Retomamos la época estival con una sospecha ardiente prácticamente confirmada: Jenny Hawkes y Brunell Hair comparten vecindario, es decir, la gran mayoría de los personajes que se desperdigan por cada uno de los textos de la antología forman parte de un mismo ámbito geográfico, dentro del propio Universo Elliott, desde la familia de El castigo hasta la pareja de Feroz, interconectado a lo largo de las sucesivas tramas. Asimismo hallamos otro aparato colectivo, más lineal: la narración enfocada sobre Jenny es alternada con aquella que dirige la linterna hacia Beth y con aquella que prende la cerilla cerca de Miles; los tres constituyen el trío protagónico, en esta ocasión -como contraste al triángulo Elise-Pip-Bob de LIMBs– con mayor individualismo e independencia en el peso total de la propuesta. Como último alijo estructural observamos el juego del intertexto insertado en cursiva. Todos estos ingredientes formales no nos distraen de una historia decadente y vetusta, más próxima a lo sublime que a lo abominable. Emerge lo vírico como manifestación trágica de lo biológico -explicitado de muchas formas, incluso referenciado a través de la propia elección denotativa del Dr. Bloom- en un genial océano de adolescencia, maternidad, videojuegos y mundo virtual desbordado y apabullante. Lo urbano acude puntual a su cita con la selva desatada y el caos es el hábitat ideal para la inquietud. Fenomenal.

      El fin del mundo:

Era imposible una mejor elección para titular el acabóse de esta maravillosa antología llamada Lo salvaje. El colofón a nuestra aventura lectora por tierras gobernadas por Julia Elliott y sus largas ramas nos presenta como primer grito a Possum -en otro alarde de genial denominación de los personajes-, que canaliza la acción entre retales y huellas del camino andado: los perros, la comunidad forjada entre un grupo de personajes, el mismo cielo gris de permanente nocturnidad flagelado de contaminación, unos cuantos escupitajos sobre la mancha del capitalismo más atroz y la irrupción de elementos de última generación. Por forma y fondo, este relato es la perfecta llave final, la que cruza la cerradura definitiva, como broche idílico. Esto invita a pensar que por supuesto que hay un plan, una meditada secuenciación, pues la hoguera última es un cúmulo de huesos, carbón y pieles anteriormente deslizados. Y es mucho más que eso si hablamos de la historia más allá de su engranaje en el conjunto mecánico de Elliott: es una deliciosa historia de misterio y eclosión en la que el tempo es exquisito. Su anunciado avance hacia el fundido a negro no altera el pulso de una jugosa creación en la que se ponen sobre la mesa cuestiones como la muerte en vida, el dramático inmovilismo y la pequeñez de nuestro ser ante los ojos enormes que nos escrutan desde algún lugar elevado. Fantástico.

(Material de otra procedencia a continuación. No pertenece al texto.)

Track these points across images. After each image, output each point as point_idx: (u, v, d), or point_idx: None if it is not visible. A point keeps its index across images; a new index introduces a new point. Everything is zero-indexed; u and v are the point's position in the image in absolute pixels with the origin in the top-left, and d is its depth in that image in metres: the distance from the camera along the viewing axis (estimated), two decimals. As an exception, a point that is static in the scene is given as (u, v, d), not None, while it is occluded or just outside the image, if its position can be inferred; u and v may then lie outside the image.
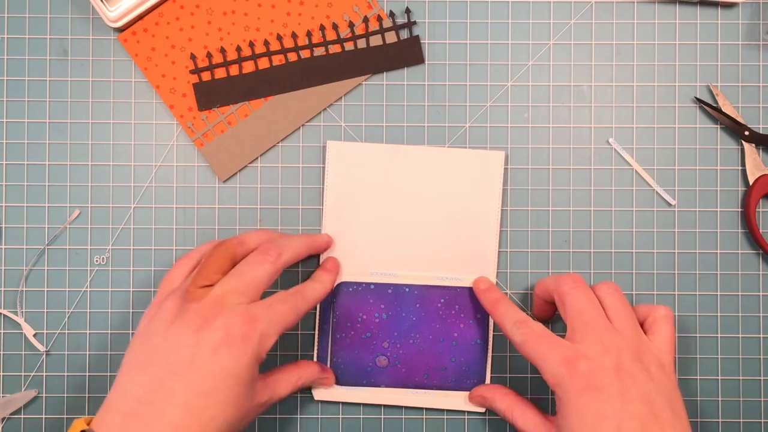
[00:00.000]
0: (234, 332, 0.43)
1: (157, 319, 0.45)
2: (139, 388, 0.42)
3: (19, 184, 0.54)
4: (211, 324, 0.43)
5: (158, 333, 0.44)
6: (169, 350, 0.43)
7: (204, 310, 0.44)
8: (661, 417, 0.42)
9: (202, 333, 0.43)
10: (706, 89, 0.54)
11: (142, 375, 0.42)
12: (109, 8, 0.52)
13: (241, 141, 0.54)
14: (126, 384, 0.43)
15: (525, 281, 0.54)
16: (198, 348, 0.42)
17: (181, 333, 0.43)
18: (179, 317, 0.44)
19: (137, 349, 0.44)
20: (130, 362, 0.44)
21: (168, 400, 0.41)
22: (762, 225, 0.54)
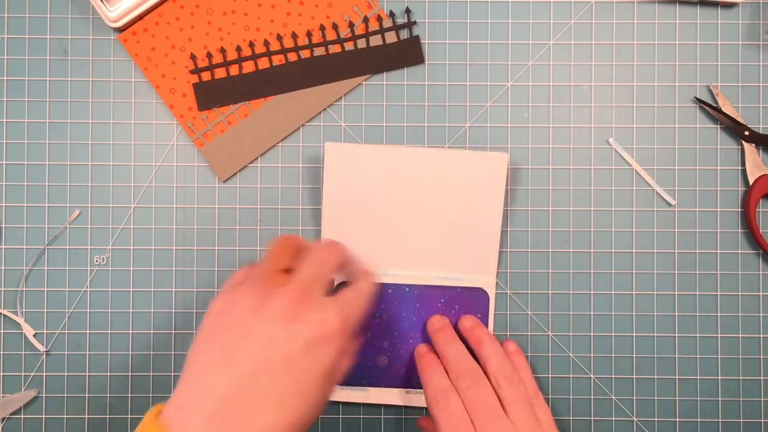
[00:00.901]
0: (329, 328, 0.40)
1: (238, 307, 0.40)
2: (224, 386, 0.38)
3: (19, 184, 0.54)
4: (305, 316, 0.40)
5: (241, 323, 0.40)
6: (259, 344, 0.39)
7: (291, 297, 0.40)
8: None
9: (294, 325, 0.39)
10: (706, 89, 0.54)
11: (226, 371, 0.38)
12: (109, 8, 0.52)
13: (241, 141, 0.54)
14: (207, 380, 0.38)
15: (525, 281, 0.54)
16: (292, 343, 0.39)
17: (269, 323, 0.39)
18: (264, 305, 0.40)
19: (215, 341, 0.40)
20: (208, 356, 0.39)
21: (260, 400, 0.38)
22: (762, 225, 0.54)
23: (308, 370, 0.39)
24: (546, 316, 0.54)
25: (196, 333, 0.42)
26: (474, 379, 0.47)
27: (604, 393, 0.54)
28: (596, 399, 0.53)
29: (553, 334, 0.54)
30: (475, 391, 0.47)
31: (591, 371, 0.54)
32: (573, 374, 0.54)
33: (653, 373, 0.54)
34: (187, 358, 0.40)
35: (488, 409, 0.46)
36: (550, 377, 0.54)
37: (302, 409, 0.39)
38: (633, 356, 0.54)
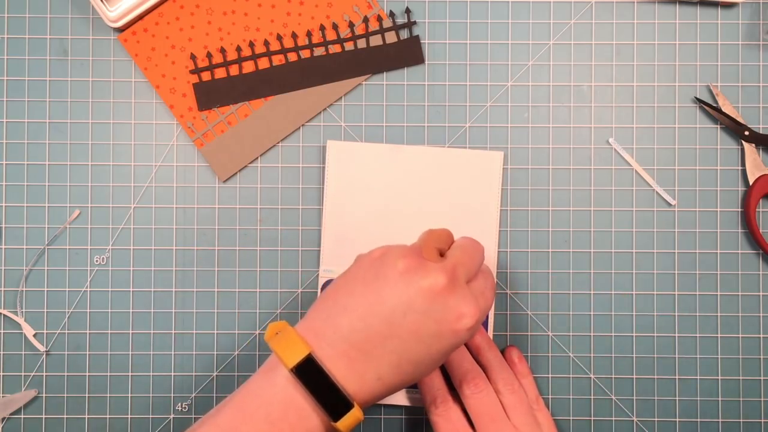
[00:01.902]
0: (464, 323, 0.41)
1: (389, 264, 0.42)
2: (356, 334, 0.41)
3: (19, 184, 0.54)
4: (446, 301, 0.41)
5: (387, 278, 0.41)
6: (396, 307, 0.41)
7: (441, 279, 0.41)
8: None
9: (435, 305, 0.41)
10: (706, 89, 0.54)
11: (361, 322, 0.41)
12: (109, 8, 0.52)
13: (241, 141, 0.54)
14: (342, 323, 0.41)
15: (525, 281, 0.54)
16: (426, 321, 0.41)
17: (412, 292, 0.41)
18: (415, 274, 0.41)
19: (359, 289, 0.42)
20: (349, 299, 0.42)
21: (383, 357, 0.41)
22: (762, 225, 0.54)
23: (432, 348, 0.41)
24: (546, 316, 0.54)
25: None
26: (478, 384, 0.48)
27: (604, 393, 0.54)
28: (596, 399, 0.53)
29: (553, 334, 0.54)
30: (479, 396, 0.48)
31: (591, 371, 0.54)
32: (573, 374, 0.54)
33: (653, 373, 0.54)
34: (329, 288, 0.43)
35: (492, 414, 0.47)
36: (550, 377, 0.54)
37: (411, 375, 0.42)
38: (633, 356, 0.54)
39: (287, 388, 0.41)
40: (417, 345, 0.41)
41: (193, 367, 0.54)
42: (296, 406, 0.41)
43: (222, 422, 0.41)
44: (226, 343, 0.54)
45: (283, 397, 0.41)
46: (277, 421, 0.40)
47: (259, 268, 0.54)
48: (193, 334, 0.54)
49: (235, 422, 0.41)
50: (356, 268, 0.44)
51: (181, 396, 0.54)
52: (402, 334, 0.41)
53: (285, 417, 0.40)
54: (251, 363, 0.54)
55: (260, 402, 0.41)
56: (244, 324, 0.54)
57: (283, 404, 0.41)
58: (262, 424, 0.40)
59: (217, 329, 0.54)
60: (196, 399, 0.54)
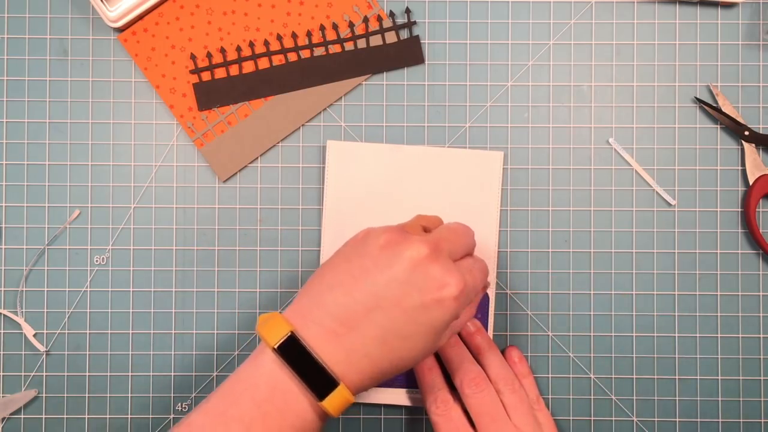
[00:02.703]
0: (448, 293, 0.41)
1: (371, 240, 0.42)
2: (342, 308, 0.41)
3: (19, 184, 0.54)
4: (428, 270, 0.41)
5: (369, 254, 0.42)
6: (379, 279, 0.41)
7: (423, 250, 0.41)
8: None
9: (416, 274, 0.41)
10: (706, 89, 0.54)
11: (346, 296, 0.41)
12: (109, 8, 0.52)
13: (241, 141, 0.54)
14: (327, 300, 0.41)
15: (525, 281, 0.54)
16: (409, 290, 0.41)
17: (394, 262, 0.41)
18: (397, 246, 0.42)
19: (343, 266, 0.42)
20: (334, 277, 0.42)
21: (368, 330, 0.41)
22: (762, 225, 0.54)
23: (418, 321, 0.41)
24: (546, 316, 0.54)
25: None
26: (479, 384, 0.48)
27: (604, 393, 0.54)
28: (596, 399, 0.53)
29: (553, 334, 0.54)
30: (480, 396, 0.48)
31: (591, 371, 0.54)
32: (573, 374, 0.54)
33: (653, 373, 0.54)
34: (315, 272, 0.44)
35: (492, 414, 0.47)
36: (550, 377, 0.54)
37: (400, 352, 0.41)
38: (633, 356, 0.54)
39: (273, 370, 0.41)
40: (402, 316, 0.41)
41: (193, 367, 0.54)
42: (282, 387, 0.41)
43: (210, 408, 0.41)
44: (226, 343, 0.54)
45: (269, 379, 0.41)
46: (263, 403, 0.40)
47: (259, 268, 0.54)
48: (193, 334, 0.54)
49: (223, 406, 0.41)
50: (341, 249, 0.44)
51: (181, 396, 0.54)
52: (386, 306, 0.41)
53: (271, 399, 0.40)
54: (251, 363, 0.54)
55: (246, 385, 0.41)
56: (244, 324, 0.54)
57: (268, 386, 0.41)
58: (248, 407, 0.40)
59: (217, 329, 0.54)
60: (196, 399, 0.54)
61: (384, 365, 0.42)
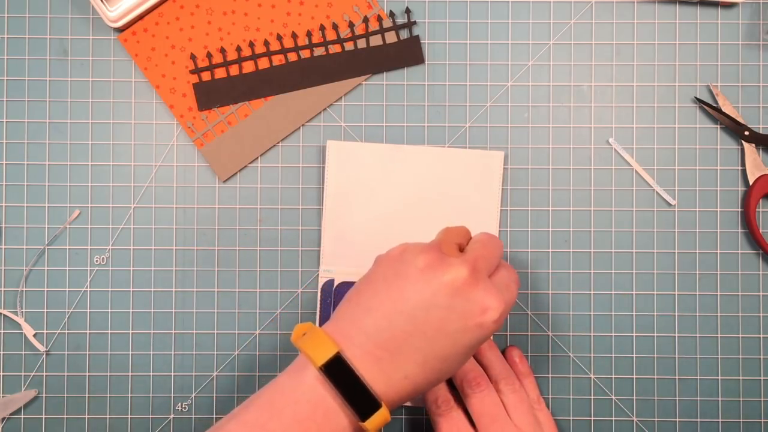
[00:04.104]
0: (489, 315, 0.41)
1: (409, 261, 0.42)
2: (381, 333, 0.41)
3: (19, 184, 0.54)
4: (469, 295, 0.41)
5: (408, 276, 0.41)
6: (418, 304, 0.41)
7: (463, 273, 0.41)
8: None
9: (457, 299, 0.41)
10: (706, 89, 0.54)
11: (386, 320, 0.41)
12: (109, 8, 0.52)
13: (241, 141, 0.54)
14: (367, 323, 0.41)
15: (525, 281, 0.54)
16: (450, 315, 0.41)
17: (434, 287, 0.41)
18: (435, 270, 0.41)
19: (382, 289, 0.42)
20: (373, 299, 0.42)
21: (409, 355, 0.41)
22: (762, 225, 0.54)
23: (458, 343, 0.41)
24: (546, 316, 0.54)
25: None
26: (479, 384, 0.48)
27: (604, 393, 0.54)
28: (596, 399, 0.53)
29: (553, 334, 0.54)
30: (480, 396, 0.48)
31: (591, 371, 0.54)
32: (573, 374, 0.54)
33: (653, 373, 0.54)
34: (353, 290, 0.43)
35: (493, 414, 0.47)
36: (550, 377, 0.54)
37: (438, 372, 0.42)
38: (633, 356, 0.54)
39: (316, 387, 0.41)
40: (443, 341, 0.41)
41: (193, 367, 0.54)
42: (324, 405, 0.40)
43: (249, 419, 0.40)
44: (226, 343, 0.54)
45: (312, 396, 0.40)
46: (305, 420, 0.40)
47: (259, 268, 0.54)
48: (193, 334, 0.54)
49: (263, 419, 0.40)
50: (376, 268, 0.43)
51: (181, 396, 0.54)
52: (427, 331, 0.41)
53: (313, 416, 0.40)
54: (251, 363, 0.54)
55: (288, 400, 0.41)
56: (244, 324, 0.54)
57: (311, 403, 0.40)
58: (289, 422, 0.40)
59: (217, 329, 0.54)
60: (196, 399, 0.54)
61: (421, 384, 0.42)
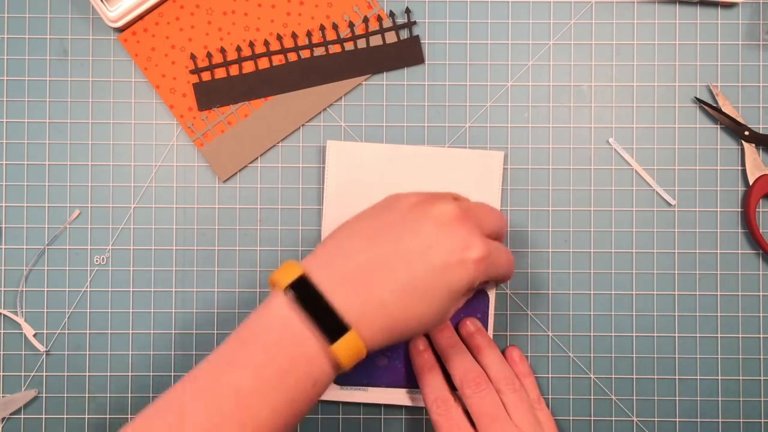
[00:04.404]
0: (471, 254, 0.41)
1: (400, 200, 0.43)
2: (363, 255, 0.41)
3: (19, 184, 0.54)
4: (454, 230, 0.41)
5: (397, 210, 0.42)
6: (404, 231, 0.41)
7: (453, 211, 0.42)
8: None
9: (443, 232, 0.41)
10: (706, 89, 0.54)
11: (369, 244, 0.41)
12: (109, 8, 0.52)
13: (241, 141, 0.54)
14: (350, 247, 0.41)
15: (525, 281, 0.54)
16: (433, 246, 0.41)
17: (421, 218, 0.41)
18: (424, 201, 0.42)
19: (370, 221, 0.43)
20: (359, 228, 0.42)
21: (386, 279, 0.40)
22: (762, 225, 0.54)
23: (438, 279, 0.41)
24: (546, 316, 0.54)
25: None
26: (479, 384, 0.48)
27: (604, 393, 0.54)
28: (596, 399, 0.53)
29: (553, 334, 0.54)
30: (480, 396, 0.48)
31: (591, 371, 0.54)
32: (573, 374, 0.54)
33: (653, 373, 0.54)
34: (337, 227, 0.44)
35: (493, 414, 0.47)
36: (550, 377, 0.54)
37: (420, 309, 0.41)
38: (633, 356, 0.54)
39: (283, 313, 0.40)
40: (423, 272, 0.41)
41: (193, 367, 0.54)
42: (293, 329, 0.40)
43: (220, 355, 0.40)
44: (226, 343, 0.54)
45: (279, 322, 0.40)
46: (272, 346, 0.39)
47: (259, 268, 0.54)
48: (193, 334, 0.54)
49: (232, 351, 0.40)
50: (366, 210, 0.44)
51: (181, 396, 0.54)
52: (409, 258, 0.41)
53: (280, 341, 0.39)
54: (251, 363, 0.54)
55: (256, 329, 0.40)
56: (244, 324, 0.54)
57: (278, 329, 0.40)
58: (258, 351, 0.39)
59: (217, 329, 0.54)
60: (196, 399, 0.54)
61: (398, 320, 0.41)
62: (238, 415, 0.38)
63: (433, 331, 0.51)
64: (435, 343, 0.51)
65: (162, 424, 0.38)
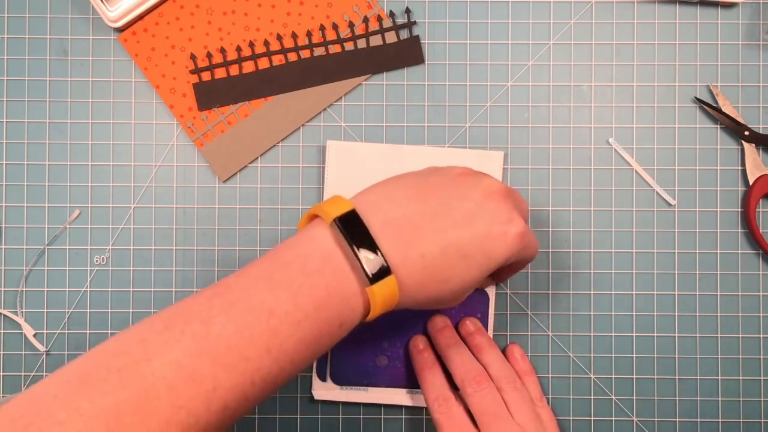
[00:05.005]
0: (513, 228, 0.41)
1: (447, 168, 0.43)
2: (412, 207, 0.40)
3: (19, 184, 0.54)
4: (500, 203, 0.42)
5: (447, 175, 0.43)
6: (454, 193, 0.41)
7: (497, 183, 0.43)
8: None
9: (490, 202, 0.42)
10: (706, 89, 0.54)
11: (419, 198, 0.41)
12: (109, 8, 0.52)
13: (241, 141, 0.54)
14: (400, 196, 0.41)
15: (525, 281, 0.54)
16: (479, 213, 0.41)
17: (472, 186, 0.42)
18: (471, 174, 0.43)
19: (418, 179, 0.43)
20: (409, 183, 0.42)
21: (432, 234, 0.40)
22: (762, 225, 0.54)
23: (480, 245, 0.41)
24: (546, 316, 0.54)
25: None
26: (480, 383, 0.48)
27: (604, 393, 0.54)
28: (596, 399, 0.53)
29: (553, 334, 0.54)
30: (482, 395, 0.47)
31: (591, 371, 0.54)
32: (573, 374, 0.54)
33: (653, 373, 0.54)
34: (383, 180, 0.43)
35: (494, 412, 0.47)
36: (550, 377, 0.54)
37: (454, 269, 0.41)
38: (633, 356, 0.54)
39: (328, 244, 0.39)
40: (467, 235, 0.40)
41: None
42: (334, 262, 0.39)
43: (254, 272, 0.39)
44: (226, 343, 0.54)
45: (322, 251, 0.39)
46: (313, 274, 0.38)
47: (259, 268, 0.54)
48: (193, 334, 0.54)
49: (269, 271, 0.38)
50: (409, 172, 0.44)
51: (181, 396, 0.54)
52: (455, 217, 0.41)
53: (321, 271, 0.38)
54: (251, 363, 0.54)
55: (297, 253, 0.39)
56: (244, 324, 0.54)
57: (320, 258, 0.39)
58: (296, 274, 0.38)
59: (217, 329, 0.54)
60: (196, 399, 0.54)
61: (434, 277, 0.40)
62: (266, 338, 0.37)
63: (432, 331, 0.51)
64: (435, 342, 0.51)
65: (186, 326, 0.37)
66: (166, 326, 0.37)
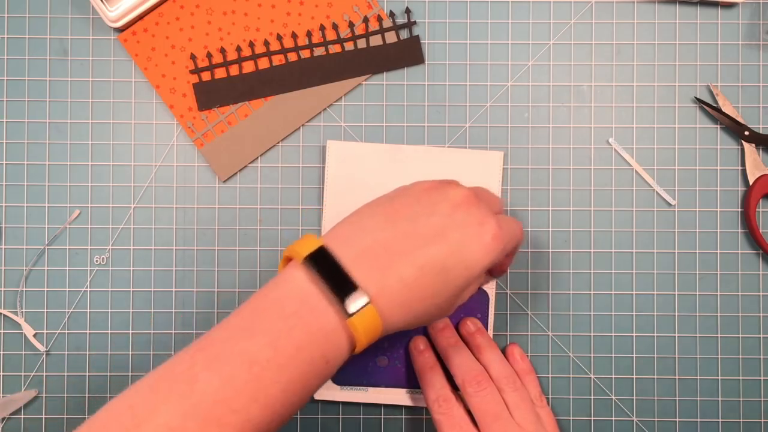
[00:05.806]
0: (487, 231, 0.41)
1: (414, 185, 0.44)
2: (382, 233, 0.40)
3: (19, 184, 0.54)
4: (468, 209, 0.42)
5: (413, 194, 0.43)
6: (422, 210, 0.41)
7: (462, 190, 0.42)
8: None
9: (458, 212, 0.41)
10: (706, 89, 0.54)
11: (387, 223, 0.41)
12: (109, 8, 0.52)
13: (241, 141, 0.54)
14: (368, 225, 0.41)
15: (525, 281, 0.54)
16: (449, 225, 0.41)
17: (438, 200, 0.42)
18: (438, 186, 0.43)
19: (385, 204, 0.43)
20: (376, 210, 0.42)
21: (406, 256, 0.40)
22: (762, 225, 0.54)
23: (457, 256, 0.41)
24: (546, 316, 0.54)
25: None
26: (480, 383, 0.48)
27: (604, 393, 0.54)
28: (596, 399, 0.53)
29: (553, 334, 0.54)
30: (482, 395, 0.48)
31: (591, 371, 0.54)
32: (573, 374, 0.54)
33: (653, 373, 0.54)
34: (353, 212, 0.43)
35: (495, 412, 0.47)
36: (550, 377, 0.54)
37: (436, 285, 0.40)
38: (633, 356, 0.54)
39: (302, 284, 0.39)
40: (443, 248, 0.40)
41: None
42: (311, 302, 0.39)
43: (234, 322, 0.39)
44: (226, 343, 0.54)
45: (298, 292, 0.39)
46: (291, 316, 0.38)
47: (259, 268, 0.54)
48: (193, 335, 0.54)
49: (248, 319, 0.39)
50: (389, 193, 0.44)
51: (181, 396, 0.54)
52: (426, 234, 0.40)
53: (298, 312, 0.38)
54: (251, 363, 0.54)
55: (274, 297, 0.39)
56: (244, 324, 0.54)
57: (297, 299, 0.39)
58: (274, 318, 0.38)
59: (217, 329, 0.54)
60: (196, 399, 0.54)
61: (416, 297, 0.40)
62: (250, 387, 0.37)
63: (433, 331, 0.51)
64: (435, 342, 0.51)
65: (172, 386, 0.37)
66: (152, 389, 0.37)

      Concluimos este comentario deteniéndonos en el exquisito detalle de la estrellita que separa internamente los sucesivos pasajes de los relatos (a modo de los asteriscos de siempre). La edición es hermosa, cuidada infinitamente, limpia y rica. El estilo de Elliott, cuya persona narrativa fluctúa entre la primera y la tercera, es apasionante, digno de reverencia. Si bien debemos confesar una anterior aproximación a su docta habilidad literaria, desde luego ha sido gracias a esta publicación en Horror Vacui cuando al fin hemos podido morder con toda la boca la maravillosa experiencia de su autoría. 

      Elliott consigue que queramos, que deseemos escribir. Sus textos trascienden el final físico, son artilugios anchos, densos, en los que importa el trayecto más que el extremo, y reiterativos para la retina. Todo un lujo en forma de ecosistema propio: con su clima, su ferviente anticapitalismo, su obsesivo desarrollo del olfato, su otoño eterno en ese baile de grises y verdes y su reivindicación de una sencillez extrañada que aplaste, con botas altas ludditas, cualquier engendro no parido por la Madre Tierra, legítimo origen de horror y salvación.